Even this argument has no substance, in view of the Division Bench decision of this Court in Rakesh Kumar v. Board of Revenue, etc., 1972 A.L.J. 769. where it was held that Section 49 of the Act bars the adjudication of rights through a suit irrespective of the question as to whether the plaintiff or the defendant raises the question of title, and that the rights determined in consolidation proceedings either after contest, or without contest, are final. It was further held that Section 49 is a bar to the plea which raises the question of acceptance of which will mean the setting aside and cancellation or ignorance of the entries made in consolidation proceedings. 4. It was then urged for the petitioner that the name of respondent No. 4 having been added in consolidation proceedings as a result of fraud, the bar of Section 49 could not be applied, inasmuch as fraud would vitiate even a most solemn act.
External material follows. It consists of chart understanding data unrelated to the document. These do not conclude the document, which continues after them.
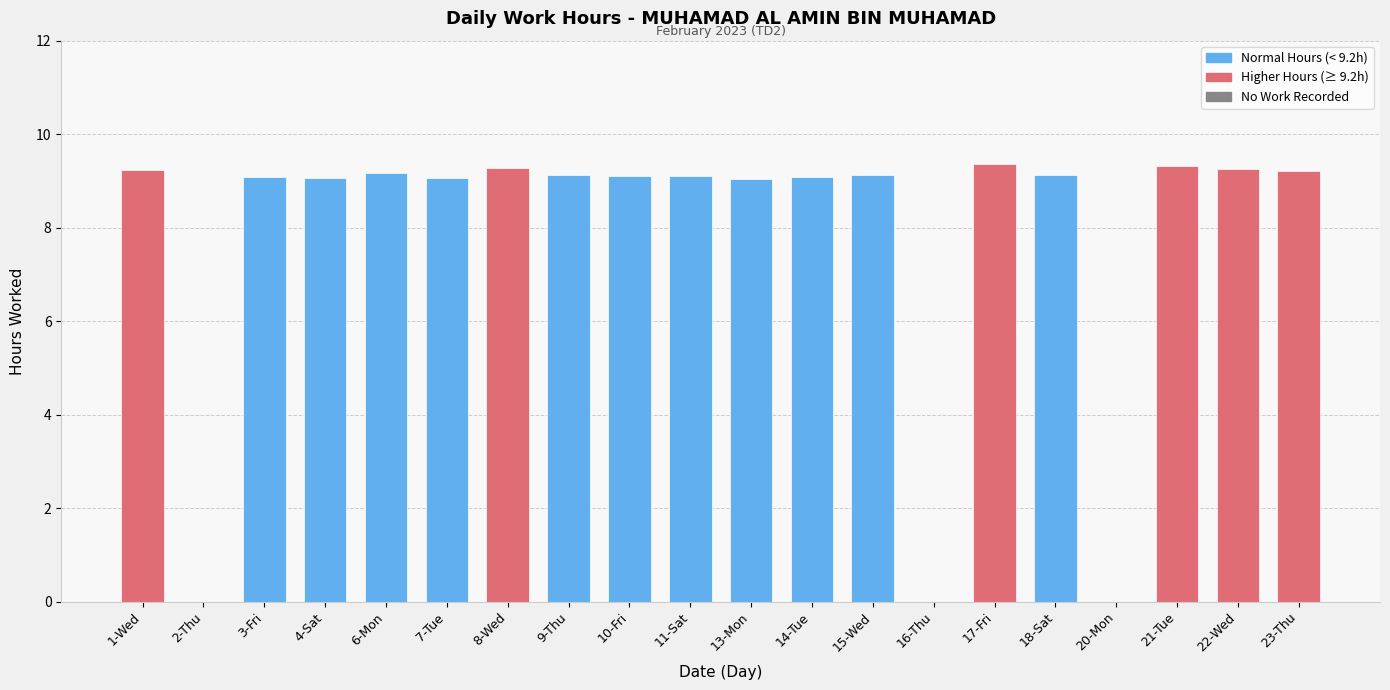

Between 17-Fri and 7-Tue, which is larger?

17-Fri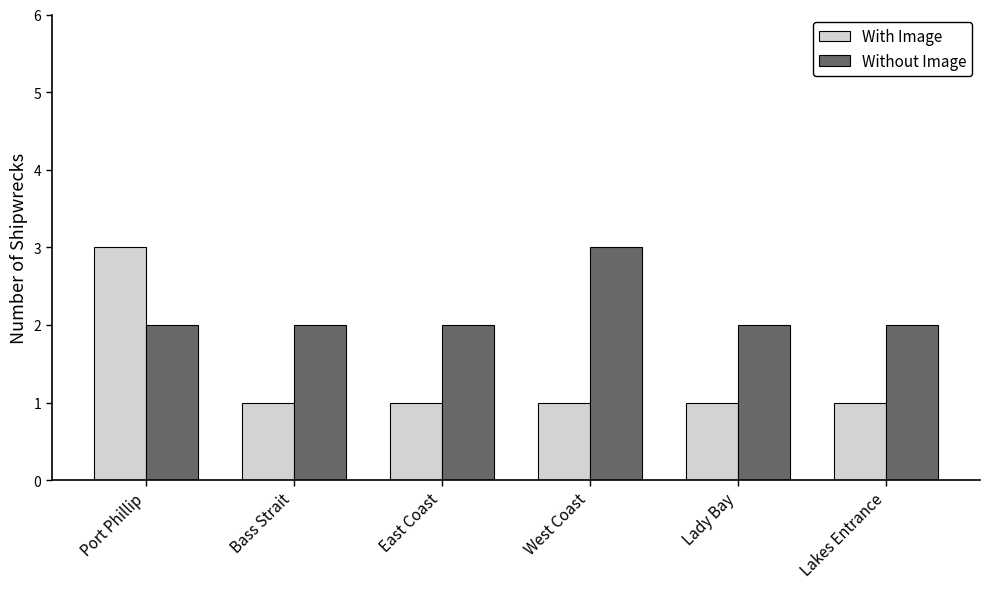

What is the difference between the With Image values at West Coast and Port Phillip?

2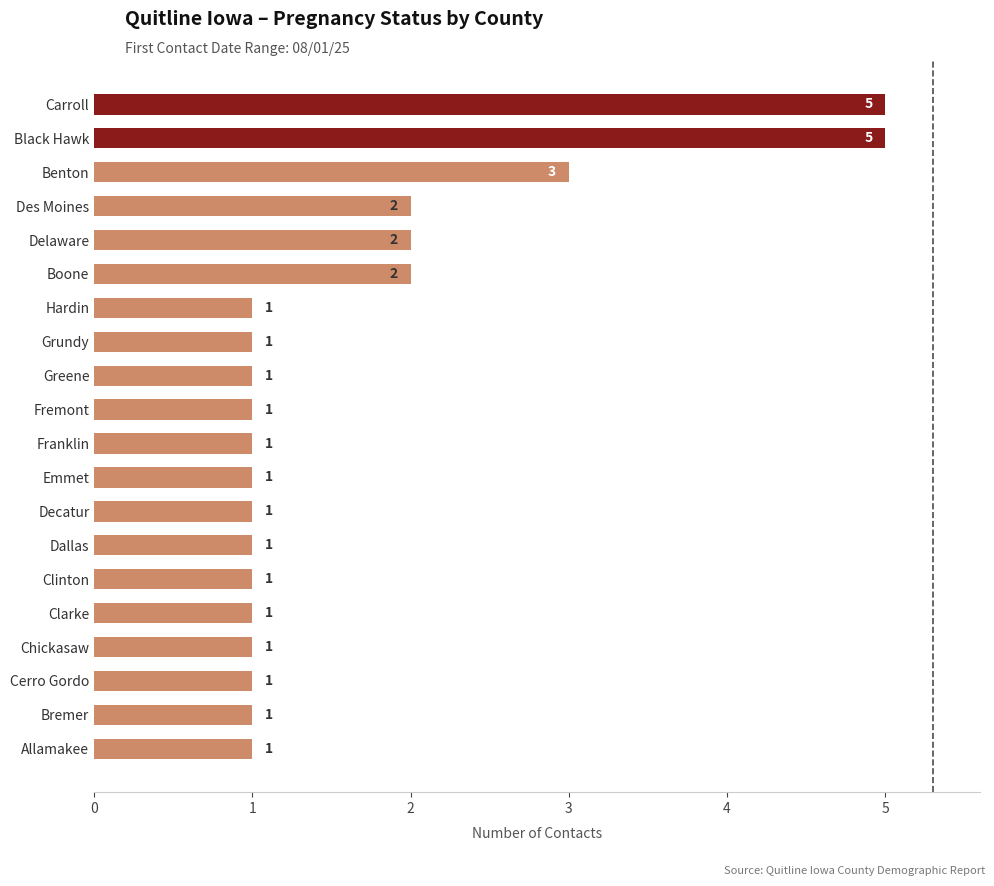

How many values are between 1 and 2?

17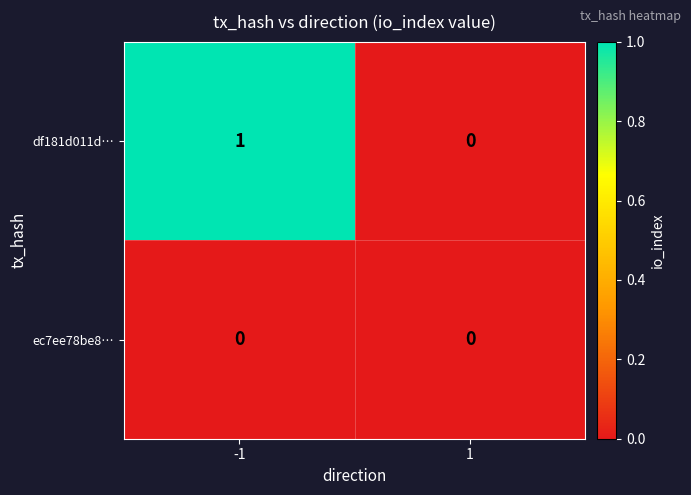

Between -1 and 1, which series saw the biggest shift?

df181d011d…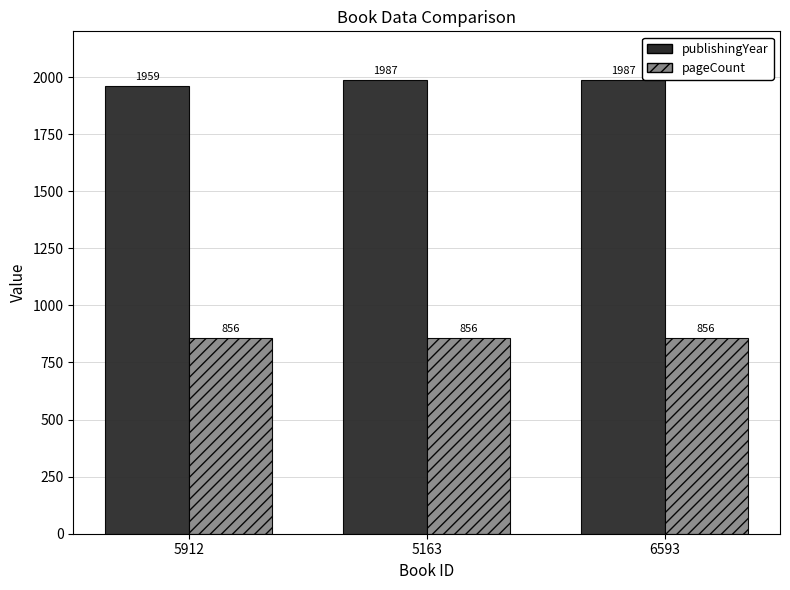

The publishingYear series shows 1987 at 6593. True or false?

True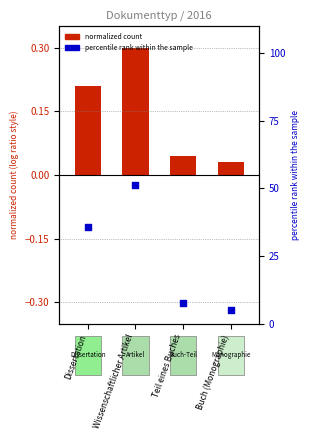

What is the ratio of the value at Buch (Monographie) to the value at Wissenschaftlicher Artikel?

0.1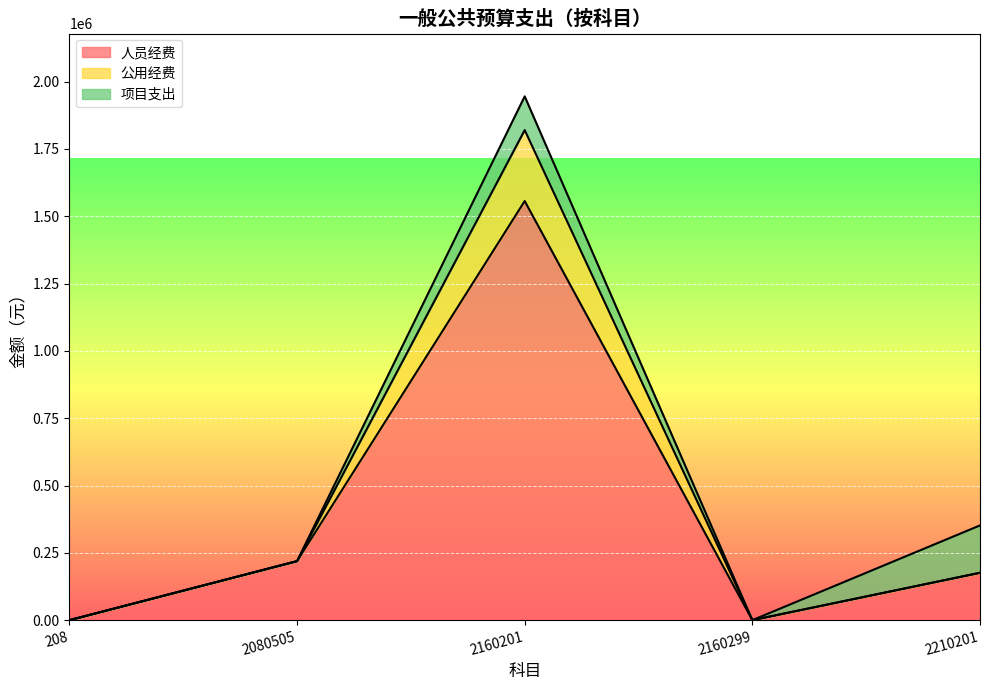

What is the highest value of the 人员经费 series?

1556300.4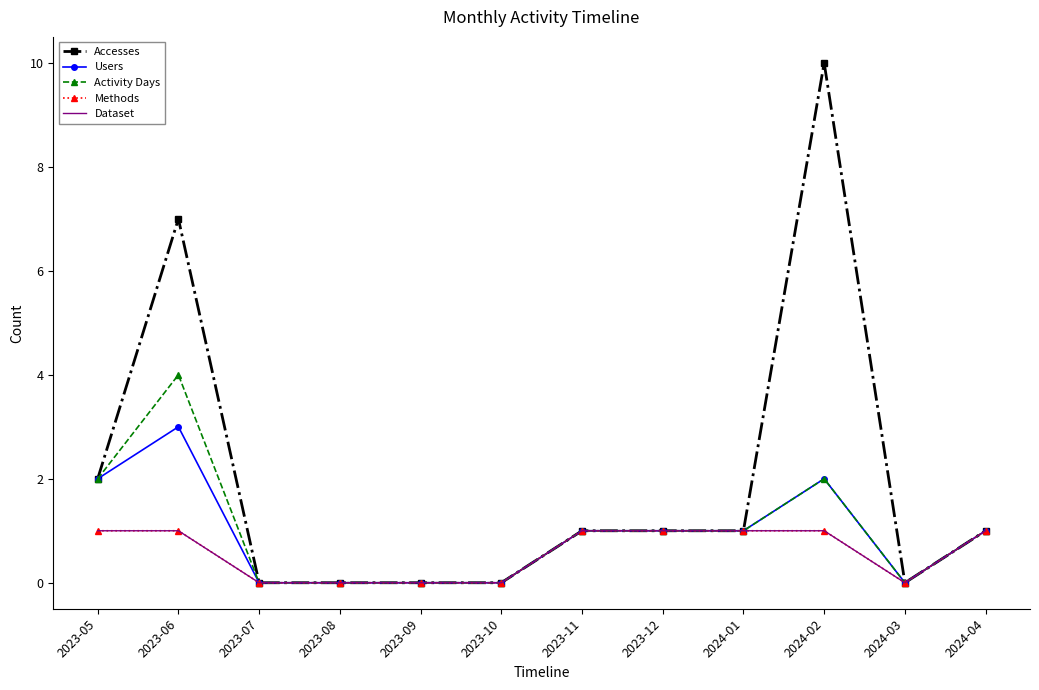

The value of Users at 2024-01 is 1. True or false?

True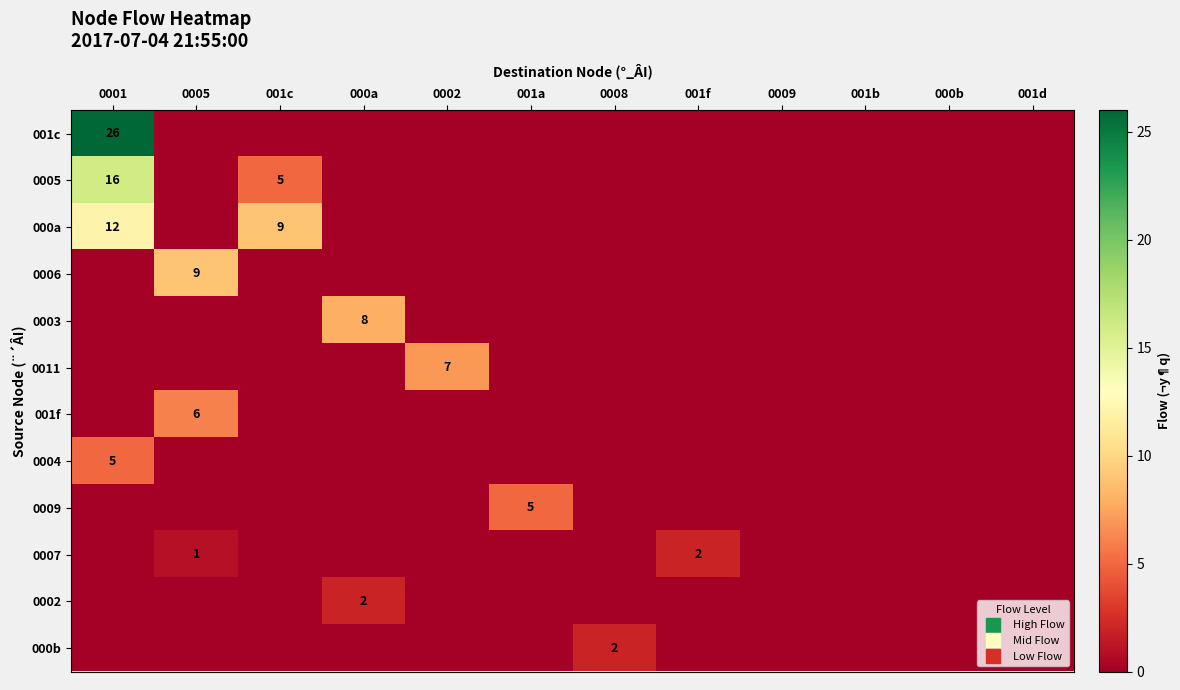

How many 0004 values are between 0 and 1?

11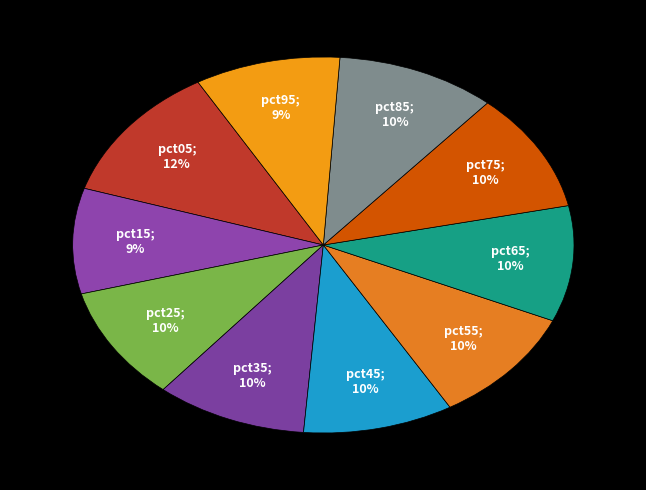

Rank the categories by value from lowest to highest.

pct15, pct95, pct45, pct35, pct25, pct65, pct55, pct75, pct85, pct05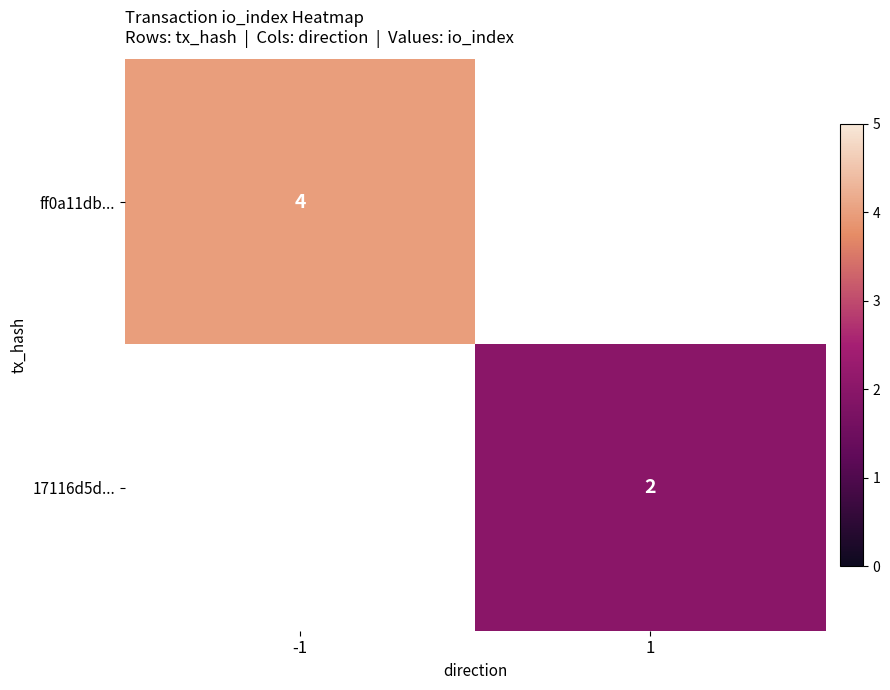

True or false: ff0a11db... has a value of 4 at -1.

True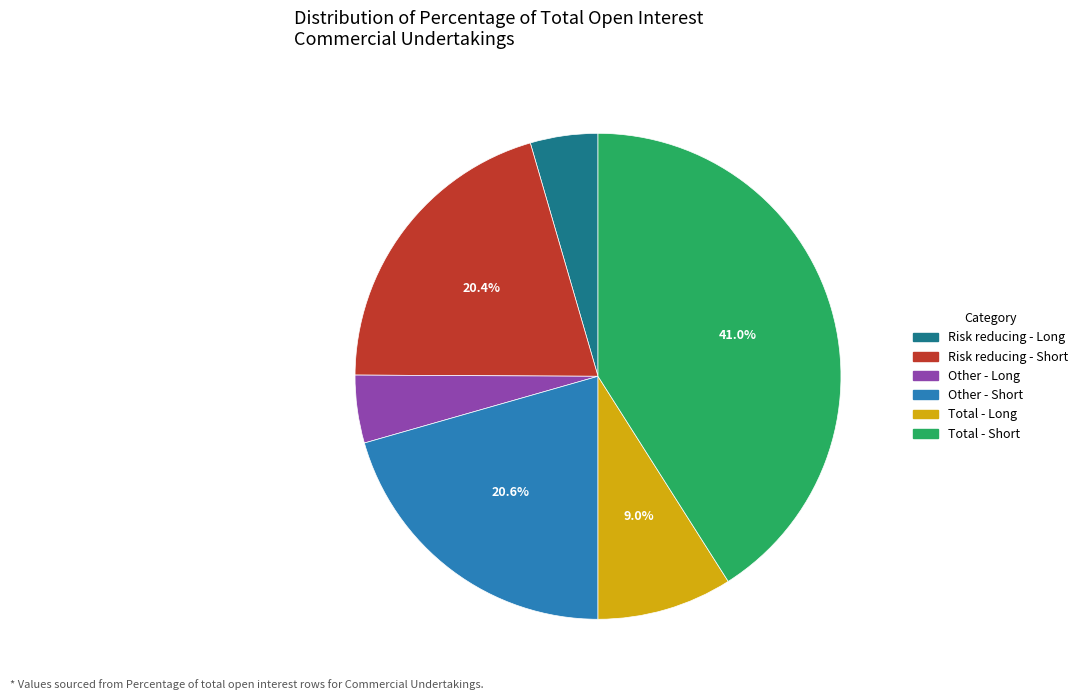

Which category has the biggest portion of the pie?

Total - Short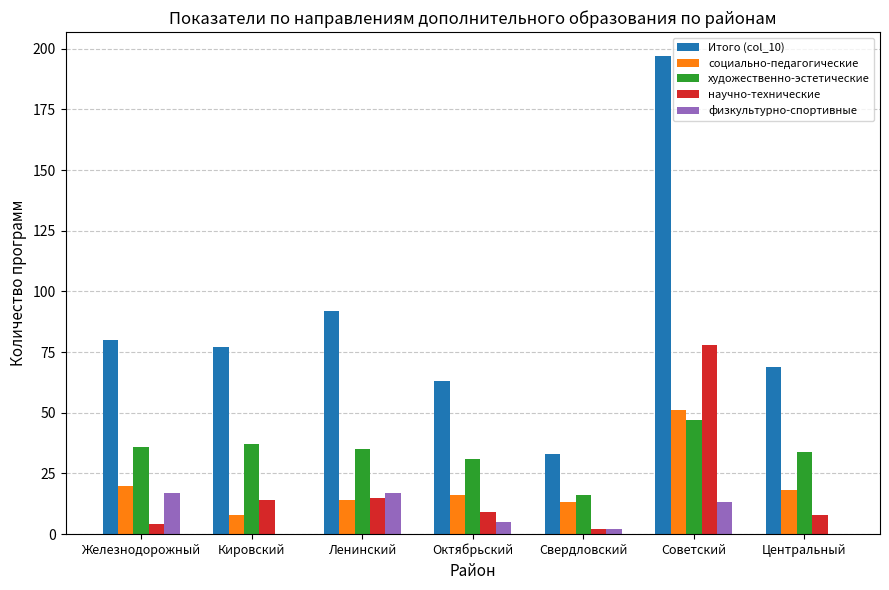

What is the total value across all series at Свердловский?

66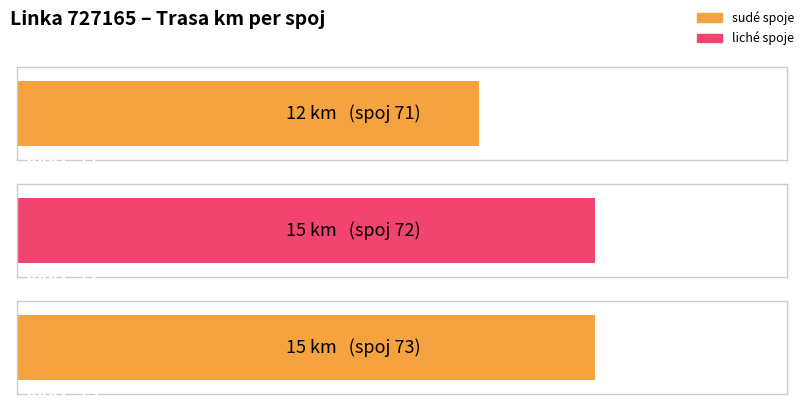

What value does the data have at 72?

15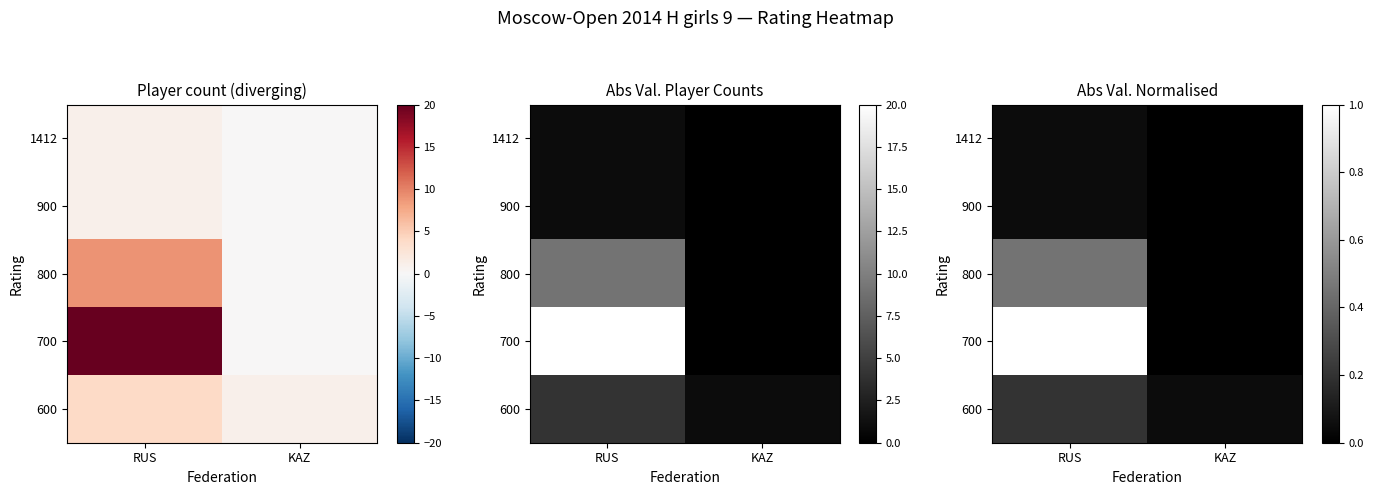

True or false: 600 has a value of 0.1 at KAZ.

False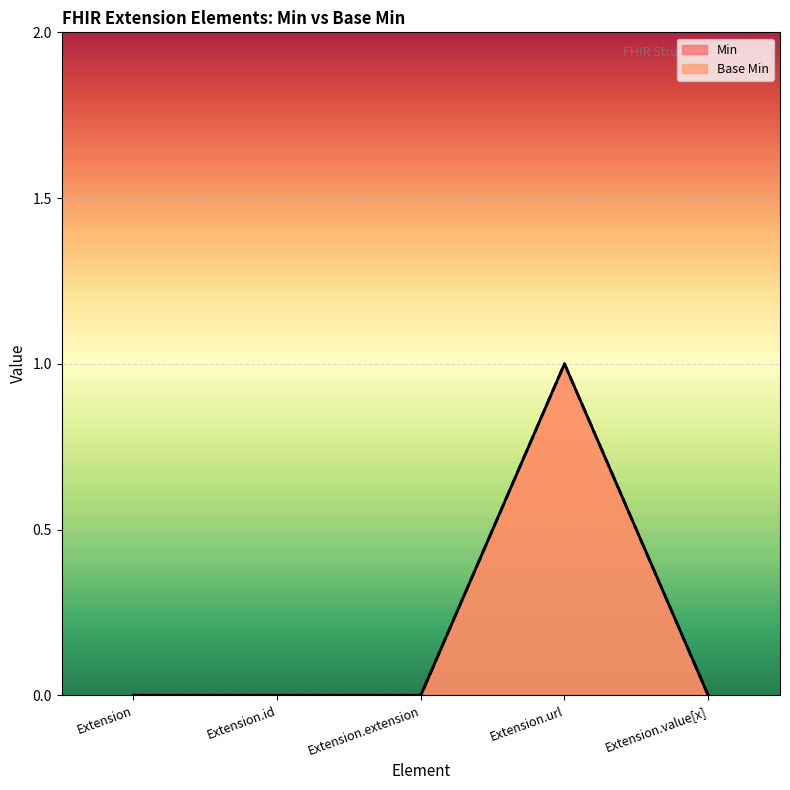

Where is the first local maximum for Base Min?

Extension.url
In regard to this point, suffice it to say that it does not appear to have pressed before Board of Revenue; there is no mention in regard to this point in the order of Board of Revenue. In Debi Singh v. Deputy Director of Consolidation and others, 1960 A.L.J. 427. relying upon a decision of the Supreme Court in Tika Ram and Sons v. Its Workmen, A.I.R. 1960 S.C. 198 it was held that if a judgment is silent about a certain point, it would be legitimate to infer that it had not been urged before the court. If a certain objection, which should have been raised at an earlier stage, had not been raised, it should not be allowed to be raised in a writ petition in the extra ordinary powers of the High Court. Since the order of the Board of Revenue is silent on the question of fraud, it can, in view of the aforesaid decision be presumed that this point was not pressed before the Board of Revenue. If the petitioner's ease was to the contrary it was; incumbent on him to have stated in the writ petition specifically, that even though the point was pressed, the Board I of Revenue did not care to go into the question. This not having been done, I am, afraid, it, is now too late for the petitioner to be permitted to raise this question in the writ petition.